The effects were devastating for those repaying loans, as well as for those who were just applying for a loan. The latter, due to both the dynamic increase in interest rates and the tightening of creditworthiness criteria, began to fall out of the market in hundreds of thousands. The former, on the other hand, received installments that were often 100 percent higher than a year earlier.

We can illustrate this with an indicative calculation. Let's assume that this is a 30-year loan, in the amount of PLN 500,000, with a margin of 2% and zero commission, plus WIBOR equal to the reference rate.

Before the series of increases, the installment equal to such an obligation amounted to an average of around PLN 1,870, but after the end of the cycle of interest rate increases, with the reference rate at 6.75 percent, our model borrower already had to repay PLN 3,900. The installment increased by over 100 percent.

In fact, borrowers got a breather in the fall of 2023. The Monetary Policy Council then cut the NBP main rate by 1 percentage point to the current level of 5.75%. If our model borrower took out a loan for PLN 500,000 for 30 years at such an interest rate, he would repay equal installments of PLN 3,580, which still means an installment higher by over 85% compared to 2021. The total cost of repaying the obligation with interest is almost PLN 1.3 million.

How much lighter?

Based on the announcements of the Monetary Policy Council representatives, it can be assumed that everything indicates that the reference rate will go down again for the first time in a year and a half and this could happen as early as May. This was recently suggested in the media by Ludwik Kotecki, one of the MPC members. In turn, the head of the central bank, Marek Glapiński, said that next year the NBP reference rate could fall to 3.5%.

If such a scenario came true, what would it mean for Kowalski's pocket as he repays his PLN 500,000 loan?

Assuming that there was an actual cut in May, the reference rate would be 5.25% and the loan installment would fall to PLN 3,410, which would be around PLN 170 less. If there was another cut of 0.50 percentage points this year, the installment of our model loan would be PLN 3,242, which is PLN 338 less, which translates into savings of over PLN 4,000 per year, and the total amount of the loan to be repaid (including interest) over a 30-year period would be PLN 120,000 lower.

However, if the words of the NBP president turn out to be prophetic and the reference rate for loans in Poland is 3.5% in 2026, then this gives an interest rate with a two-percent margin of 5.5%, i.e. 2.25 percentage points lower than at present.

In such a scenario, the model Kowalski, who has incurred a debt of PLN 500,000 for 30 years, would repay equal installments of PLN 2,800 per month, and the total amount to be repaid with interest would amount to slightly over PLN 1 million.

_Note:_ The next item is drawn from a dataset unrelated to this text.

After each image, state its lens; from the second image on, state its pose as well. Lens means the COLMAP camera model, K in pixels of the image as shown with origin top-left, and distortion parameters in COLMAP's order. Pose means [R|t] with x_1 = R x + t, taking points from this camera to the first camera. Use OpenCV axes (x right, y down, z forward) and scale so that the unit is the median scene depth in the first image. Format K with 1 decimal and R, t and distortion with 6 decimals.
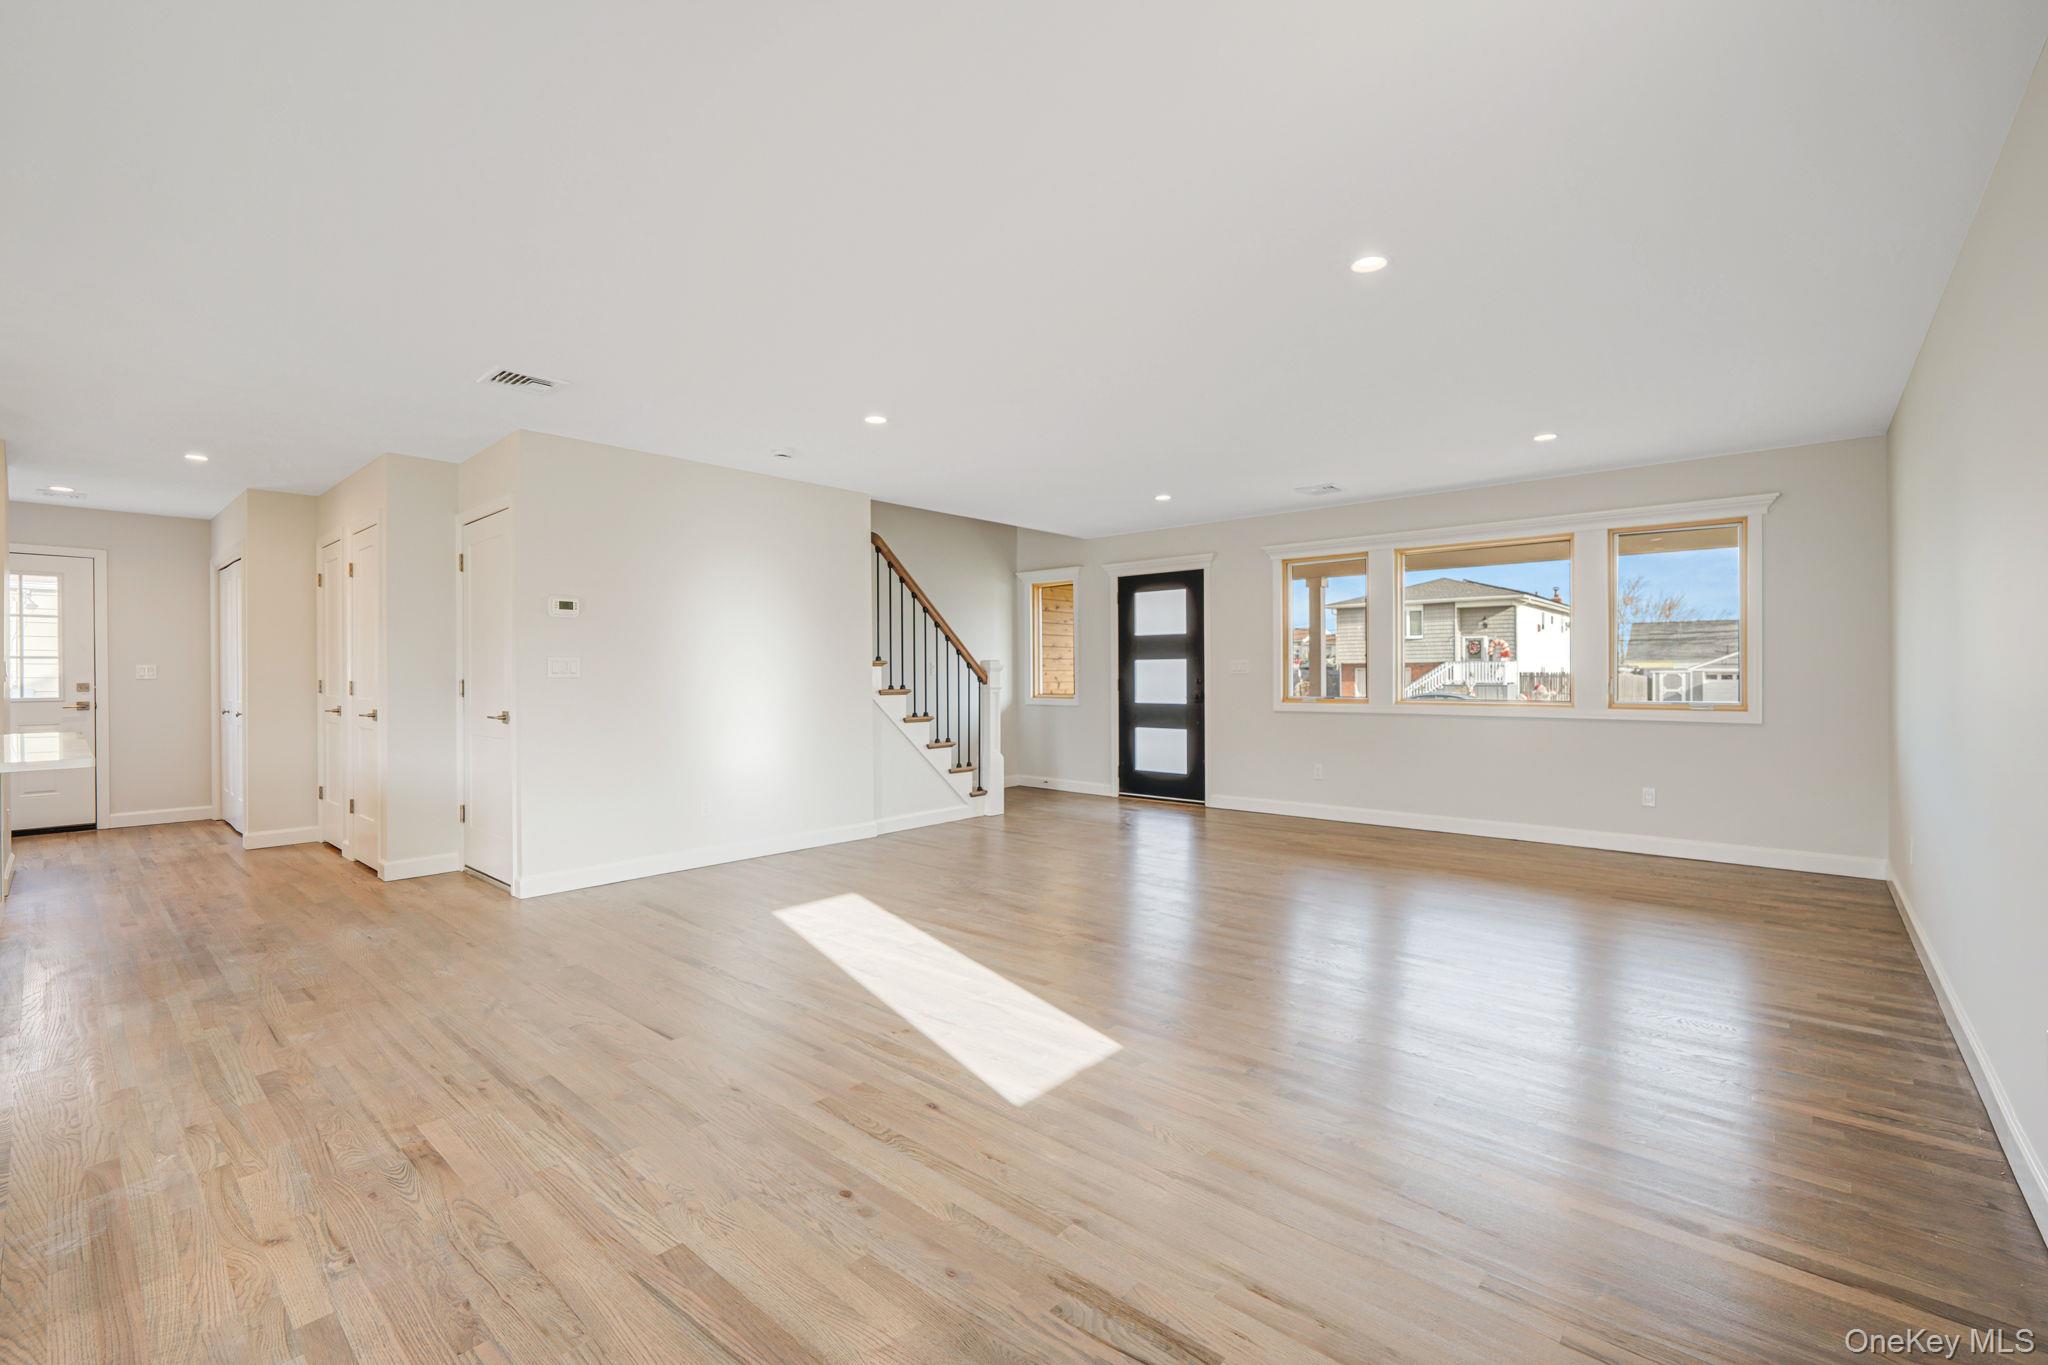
lens RADIAL K [[875.6, 0, 1012.2], [0, 875.6, 677.8], [0, 0, 1]] dist [-0.004425, 0.001848]
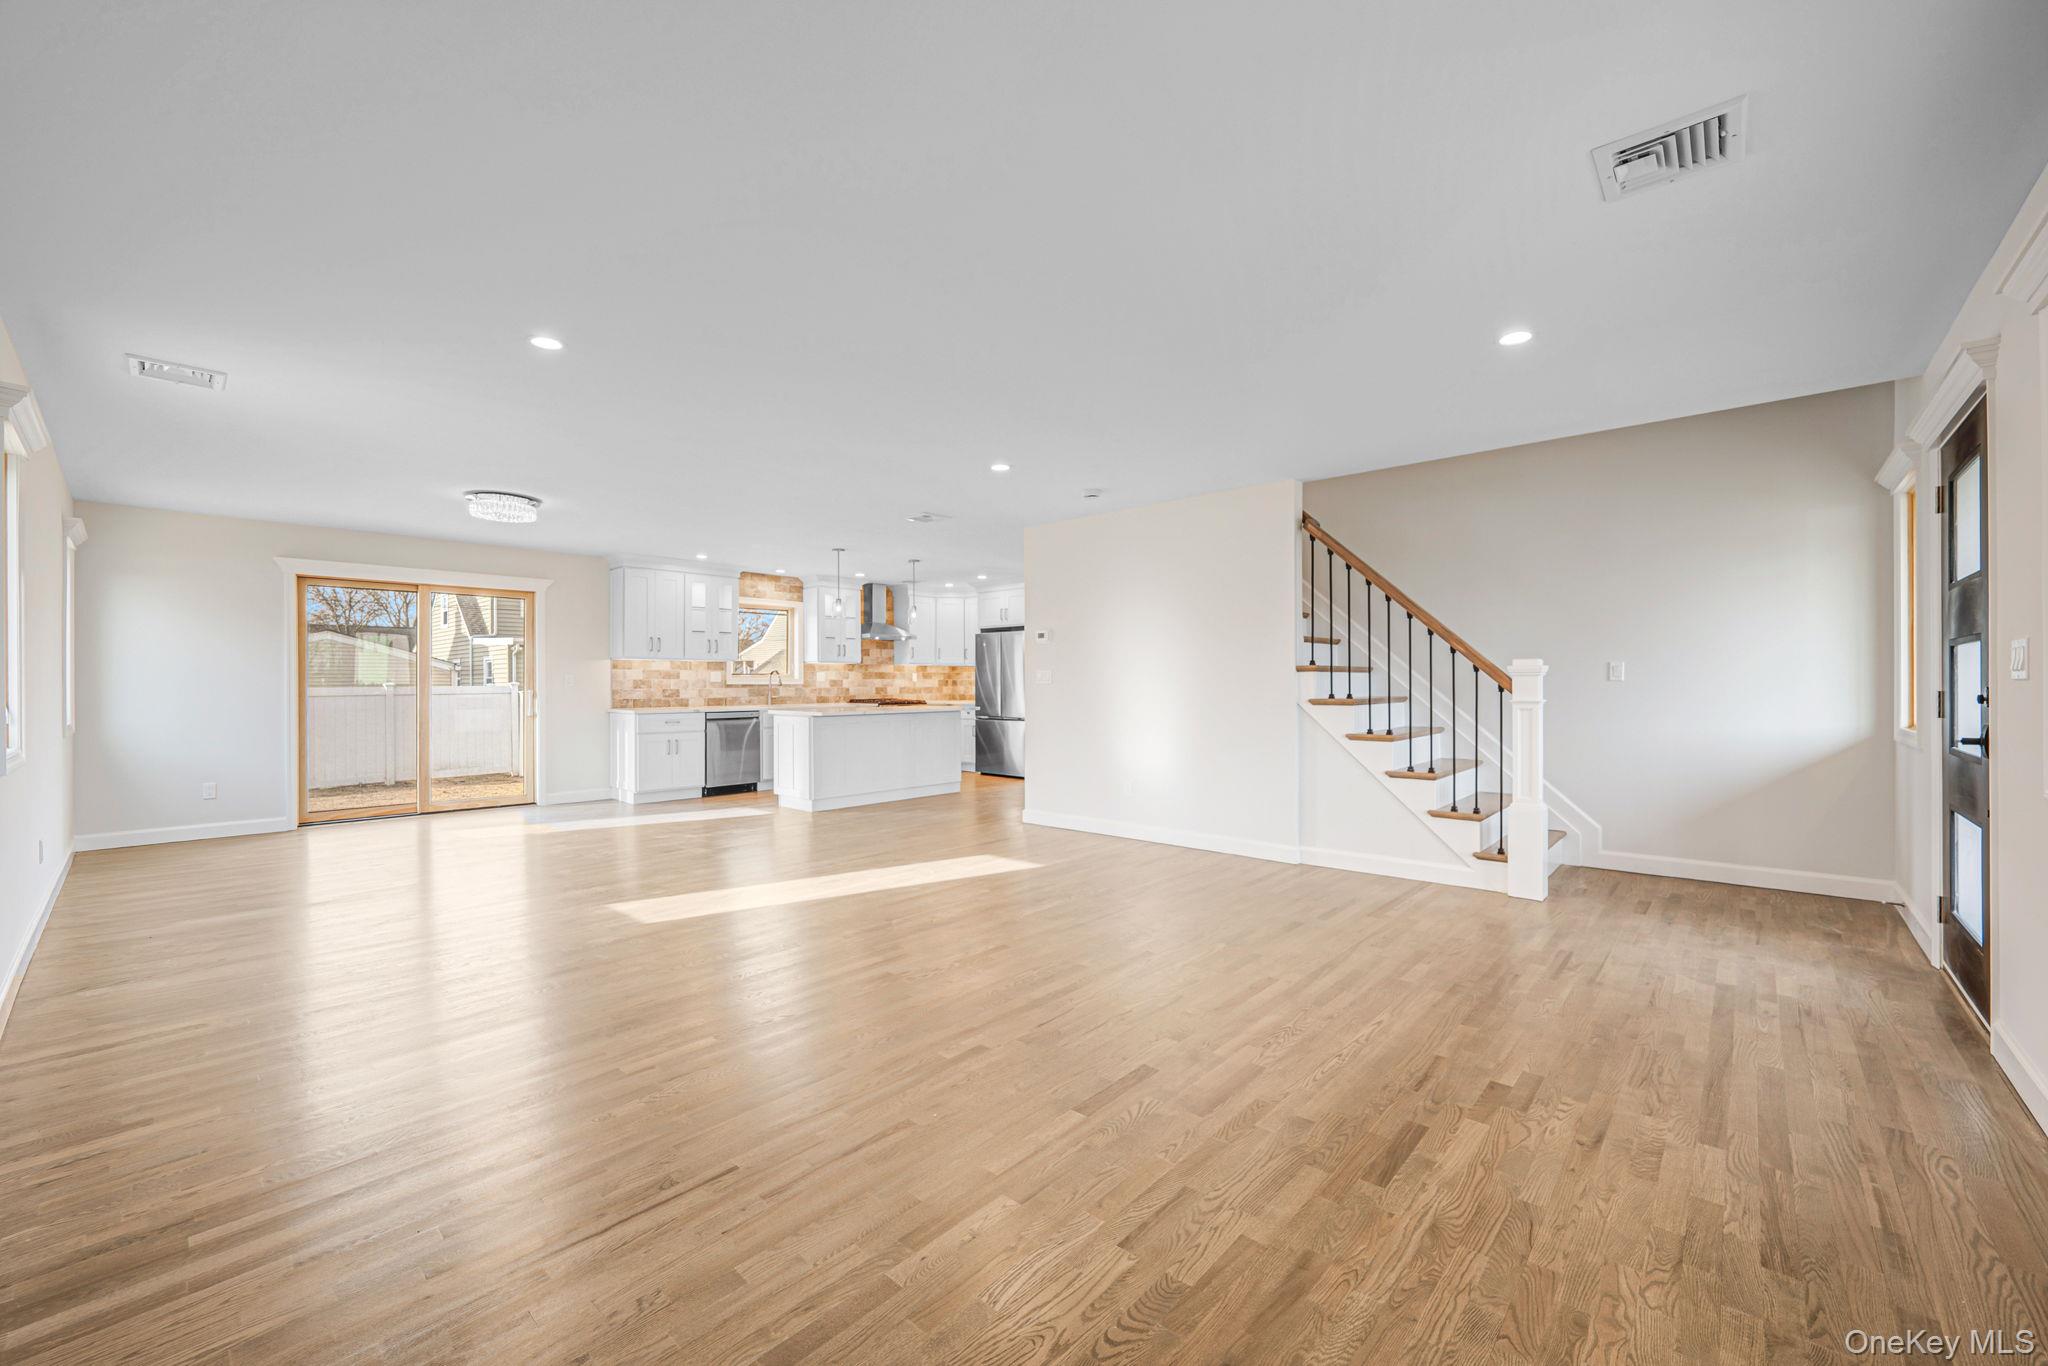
lens RADIAL K [[837.9, 0, 1022.0], [0, 837.9, 679.6], [0, 0, 1]] dist [-0.005460, 0.001104]
pose [[-0.023765, -0.000616, -0.999717, 0.678933], [-0.000196, 1.000000, -0.000612, -0.004141], [0.999718, 0.000181, -0.023765, 0.727729]]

Thus, the cost of credit with a zero percent margin compared to today would decrease by as much as PLN 289,000.

Will there be a happy ending?

It is no wonder that many borrowers are waiting for interest rate cuts. Poland has one of the highest interest rates in the European Union. However, will it be possible to carry out the entire cycle of cuts this time, or, despite the announcements, will we again only be dealing with a substitute or temporary action? It is difficult to predict at the moment. Without assuming a pessimistic scenario, we must take into account a number of conditions and the generally very dynamically changing geopolitical and macroeconomic environment on a global scale.